This news release analyzes results from a study comparing two approaches to screening for diabetes in order to compare their test characteristics, basically the true versus false positives.
The release is light on data supporting its claims that screening guidelines from the US Preventive Services Task Force (USPSTF) pick up too few people when they recommend physicians screen patients that are 40 to 70 years old and are overweight or obese. The Northwestern release suggests these guidelines miss African-Americans and Latinos since they tend to develop type 2 diabetes at younger ages. But it’s also possible that the USPSTF recommendations are already too expansive and catch far too many people under the “dysglycemia” label — a broad term including both “prediabetes” and type 2 diabetes — and therefore harm many who end up being medically diagnosed, labeled and “treated” for a condition that may never go on to hurt them. We can’t lose sight of the fact that high blood sugars is a surrogate marker, the modification of which may never have any clinical benefits, and in fact could be harmful. Maybe the “dysglycemic” term batches together almost everyone on the planet who could, by definition, either be prediabetic or diabetic, which is most of us.
According to the study, the less expansive USPSTF recommendation would leave 53% of patients who had prediabetes or type 2 diabetes undetected. This matters because there is also a significant contrary fact that is overlooked in this study: that screening people with this new “dysglycemia” definition would unfortunately trap millions more Americans into a medical diagnosis, and a label that may not lead to any better health, and could even make their lives worse, burdening them with the complex treatments involved in tight glycemic control which also invites hypoglycemia and weight gain, as well as high costs; all for an uncertain benefit.
Looking at the track record of drug therapies to treat type 2 diabetes, it seems unlikely that medicalizing and medicating millions more Americans on the basis of their alleged “high” blood sugar readings or their race would confer an overall advantage to population health.
The cost of the screening test is not mentioned. But while the testing itself is low cost, the downstream and societal costs are ignored in the release. Costs could be very significant for expanding screening for a surrogate marker for diabetes that may or may not be a problem. The drugs, blood glucose testing, and checking and rechecking of blood sugars is a huge industrial enterprise that involves significant medical resources.
The release does address cost in terms of what it currently costs ($327 billion annually) to treat “prediabetes” (a condition that may not develop into diabetes) and people with type 2 diabetes. It would have been fair of the release to include the estimated cost of additional screening, tests and treatment being proposed.
The release states that “Only 23% of patients with prediabetes or diabetes would be missed if expanded criteria were used to make screening decisions, the study found.”
While the study itself dived into the sensitivity of the tests used in screening, none of that data are shared in the release.
The larger problem is that it’s not clear whether finding more cases of prediabetes or diabetes would actually lead to improvements in outcomes people care about like fewer heart attacks and less nerve damage. The release should have clarified this.
The considerable harms of overdiagnosis which include the risk of unnecessary followup tests and treatment that can cause adverse effects, are not mentioned. There are both benefits and harms associated with broad based screening programs.
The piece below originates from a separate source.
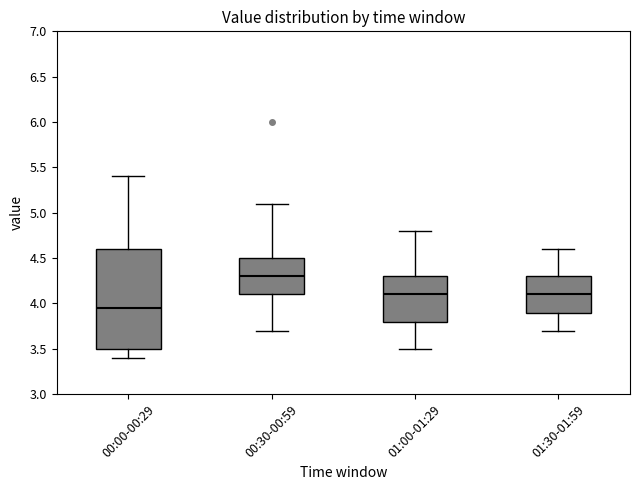

Reading left to right, transcribe this box plot: for each box, give where its median line is, the range the box spans, and where its two whiskers end, as read against the y-axis. The values are not printed on the chart, so give them approximately, as read against the axis.

00:00-00:29: median 3.95, box 3.50 to 4.60, whiskers 3.40 to 5.40
00:30-00:59: median 4.30, box 4.10 to 4.50, whiskers 3.70 to 5.10
01:00-01:29: median 4.10, box 3.80 to 4.30, whiskers 3.50 to 4.80
01:30-01:59: median 4.10, box 3.90 to 4.30, whiskers 3.70 to 4.60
There’s not enough information about the study included in the news release to judge the quality of the evidence. The study included specificity and sensitivity statistics based on a large sample size, with results that are consistent with other similar studies.
Labeling possibly normal, healthy Americans with a unfamiliar term like “dysglycemia” that may entail considerable medical and psychological consequences — without any firm proof that it will benefit them — seems like disease-mongering.
The funding sources are satisfactorily explained and detailed.
Are there alternatives to “screening?” That might be a philosophical question, but one has to ask if there is an overall health benefit to more intensive screening. We’re told that “lifestyle programs and some medications have been proven to prevent or delay type 2 diabetes among adults with prediabetes,” though that’s a topic under debate by experts. We also learn that “a large volume of research over the last three decades has demonstrated that treating type 2 diabetes prevents life-threatening complications such as heart attacks, strokes and kidney failure.” But some experts argue that the only proven action that prevents complications are lifestyle changes. The majority of drug and insulin interventions come from trials showing that they can alter sugar levels, but there is very little evidence they prevent complications in type 2 diabetics.
More intensive screening is obviously available.
The release states that the study is the first to “report on how these expanded screening criteria would perform in practice among a nationally representative sample of U.S. adults.” It also mentions that the research builds the study author’s previous work. As noted above, the release should have included more hard data from the study to back up its argument.
There is no inappropriate language with the exception of the use of the term “dysglycemia” to suggest a new disorder encompassing both those with “prediabetes” and type 2 diabetes. This is addressed under the Disease Mongering criteria.